Tuesday, June 23, 2015

Chapter 13 Bankruptcy

Chapter 13 bankruptcy is the type of bankruptcy used by people to reorganize their financial affairs whiles under the protection of the bankruptcy court. Chapter 13 bankruptcy is technically described as "Adjustment of Debts of an Individual with Regular Income" in the Bankruptcy Code. In many ways, it is similar to chapter 11 which is used by businesses to reorganize.

Chapter 13 Plan

Under chapter 13, an individual is given the opportunity to propose a chapter 13 plan to reorganize their financial problems with all of their creditors, such as mortgages, property taxes, car loans, IRS debt, and credit cards.

The bankruptcy code classifies an individuals debts generally into three classes:


  1. Secured Claims - such as mortgages and car loans
  2. Priority Unsecured Claims - such as certain IRS debt and child support
  3. General Unsecured Claims - such as credit cards
The Bankruptcy Code sets forth various permissive and mandatory provisions for a chapter 13 plan.
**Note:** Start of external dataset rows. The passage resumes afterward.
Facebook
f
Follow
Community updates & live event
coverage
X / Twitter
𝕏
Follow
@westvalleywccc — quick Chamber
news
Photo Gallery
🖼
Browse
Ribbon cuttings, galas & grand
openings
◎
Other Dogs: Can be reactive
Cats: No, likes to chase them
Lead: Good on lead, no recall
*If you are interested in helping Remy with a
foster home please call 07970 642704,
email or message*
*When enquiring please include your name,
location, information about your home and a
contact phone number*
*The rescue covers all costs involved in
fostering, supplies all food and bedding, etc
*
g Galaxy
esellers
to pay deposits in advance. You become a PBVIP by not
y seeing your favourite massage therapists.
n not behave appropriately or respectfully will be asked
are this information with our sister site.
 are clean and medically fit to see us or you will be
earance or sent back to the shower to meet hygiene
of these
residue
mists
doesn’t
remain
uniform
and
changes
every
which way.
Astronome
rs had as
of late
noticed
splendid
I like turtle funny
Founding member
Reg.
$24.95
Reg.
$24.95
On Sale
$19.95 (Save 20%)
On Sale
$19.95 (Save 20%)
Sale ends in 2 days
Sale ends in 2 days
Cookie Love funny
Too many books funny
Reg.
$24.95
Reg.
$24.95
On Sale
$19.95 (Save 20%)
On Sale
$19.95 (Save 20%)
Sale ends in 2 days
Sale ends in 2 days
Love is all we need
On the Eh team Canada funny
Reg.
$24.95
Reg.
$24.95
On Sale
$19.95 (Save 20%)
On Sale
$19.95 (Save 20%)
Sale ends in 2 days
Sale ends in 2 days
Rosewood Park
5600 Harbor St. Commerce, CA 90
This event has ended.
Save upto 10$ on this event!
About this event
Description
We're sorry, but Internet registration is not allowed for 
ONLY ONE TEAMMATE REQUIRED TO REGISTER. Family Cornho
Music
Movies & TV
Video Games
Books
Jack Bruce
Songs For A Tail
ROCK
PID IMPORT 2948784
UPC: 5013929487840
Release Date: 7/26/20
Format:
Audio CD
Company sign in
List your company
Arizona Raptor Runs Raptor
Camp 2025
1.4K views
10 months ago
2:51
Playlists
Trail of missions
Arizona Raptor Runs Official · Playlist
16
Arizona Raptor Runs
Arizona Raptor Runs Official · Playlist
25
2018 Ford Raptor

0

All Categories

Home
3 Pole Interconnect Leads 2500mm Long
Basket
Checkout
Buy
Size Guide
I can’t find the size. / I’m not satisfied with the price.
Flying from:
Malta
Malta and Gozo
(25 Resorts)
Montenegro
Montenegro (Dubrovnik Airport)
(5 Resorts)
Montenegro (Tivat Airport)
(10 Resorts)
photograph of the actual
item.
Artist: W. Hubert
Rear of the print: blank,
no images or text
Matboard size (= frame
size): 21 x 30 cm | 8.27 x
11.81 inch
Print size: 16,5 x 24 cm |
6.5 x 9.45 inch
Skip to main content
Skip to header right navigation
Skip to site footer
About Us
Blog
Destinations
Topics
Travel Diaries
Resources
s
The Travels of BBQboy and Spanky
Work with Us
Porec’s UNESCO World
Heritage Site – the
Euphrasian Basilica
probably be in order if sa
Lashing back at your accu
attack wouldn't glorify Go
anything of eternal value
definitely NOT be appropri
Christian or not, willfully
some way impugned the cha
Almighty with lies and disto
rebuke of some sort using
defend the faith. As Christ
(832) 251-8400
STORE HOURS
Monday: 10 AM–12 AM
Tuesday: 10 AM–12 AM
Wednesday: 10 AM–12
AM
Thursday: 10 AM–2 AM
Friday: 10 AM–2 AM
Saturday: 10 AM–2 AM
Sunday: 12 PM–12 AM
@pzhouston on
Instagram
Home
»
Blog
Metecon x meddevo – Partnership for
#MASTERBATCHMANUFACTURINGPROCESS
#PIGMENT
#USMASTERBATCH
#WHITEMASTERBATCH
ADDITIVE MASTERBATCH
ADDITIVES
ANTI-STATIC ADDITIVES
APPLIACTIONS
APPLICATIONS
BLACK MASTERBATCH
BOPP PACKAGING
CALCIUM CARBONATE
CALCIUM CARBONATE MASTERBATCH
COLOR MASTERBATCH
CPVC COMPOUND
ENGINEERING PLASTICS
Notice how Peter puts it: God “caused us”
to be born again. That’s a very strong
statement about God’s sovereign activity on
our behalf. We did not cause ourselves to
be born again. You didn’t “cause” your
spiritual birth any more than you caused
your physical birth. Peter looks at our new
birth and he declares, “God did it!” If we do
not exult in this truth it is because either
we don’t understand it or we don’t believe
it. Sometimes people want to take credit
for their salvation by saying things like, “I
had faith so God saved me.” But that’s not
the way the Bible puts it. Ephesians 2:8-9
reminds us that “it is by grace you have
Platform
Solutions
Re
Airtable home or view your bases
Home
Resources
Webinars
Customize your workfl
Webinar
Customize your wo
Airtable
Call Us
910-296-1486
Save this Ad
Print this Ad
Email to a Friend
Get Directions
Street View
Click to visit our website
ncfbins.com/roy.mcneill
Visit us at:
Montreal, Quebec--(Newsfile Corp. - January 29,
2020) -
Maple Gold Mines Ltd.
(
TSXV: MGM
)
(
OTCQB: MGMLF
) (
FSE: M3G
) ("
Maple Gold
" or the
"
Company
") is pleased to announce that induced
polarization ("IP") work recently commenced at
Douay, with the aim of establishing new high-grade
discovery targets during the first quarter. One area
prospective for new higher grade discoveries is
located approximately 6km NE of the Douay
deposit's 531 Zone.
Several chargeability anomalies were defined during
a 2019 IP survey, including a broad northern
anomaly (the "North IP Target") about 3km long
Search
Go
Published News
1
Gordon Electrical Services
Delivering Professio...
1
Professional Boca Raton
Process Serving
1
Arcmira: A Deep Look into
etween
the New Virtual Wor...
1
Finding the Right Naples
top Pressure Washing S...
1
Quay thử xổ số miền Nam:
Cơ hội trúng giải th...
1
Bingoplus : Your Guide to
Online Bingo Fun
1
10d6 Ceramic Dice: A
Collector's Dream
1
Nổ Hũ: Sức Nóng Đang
A typical chapter 13 plan has a term of three to five years.


The payments under a chapter 13 plan are normally made from the debtor's regular wages or other source of income.  The chapter 13 plan payments are made to the chapter 13 trustee who disburses the payments to creditors in accordance with the chapter 13 plan.

Chapter 13 Plan Confirmation

The Bankruptcy Code also provides the requirements to be met for a chapter 13 plan to be confirmed by the Bankruptcy Court.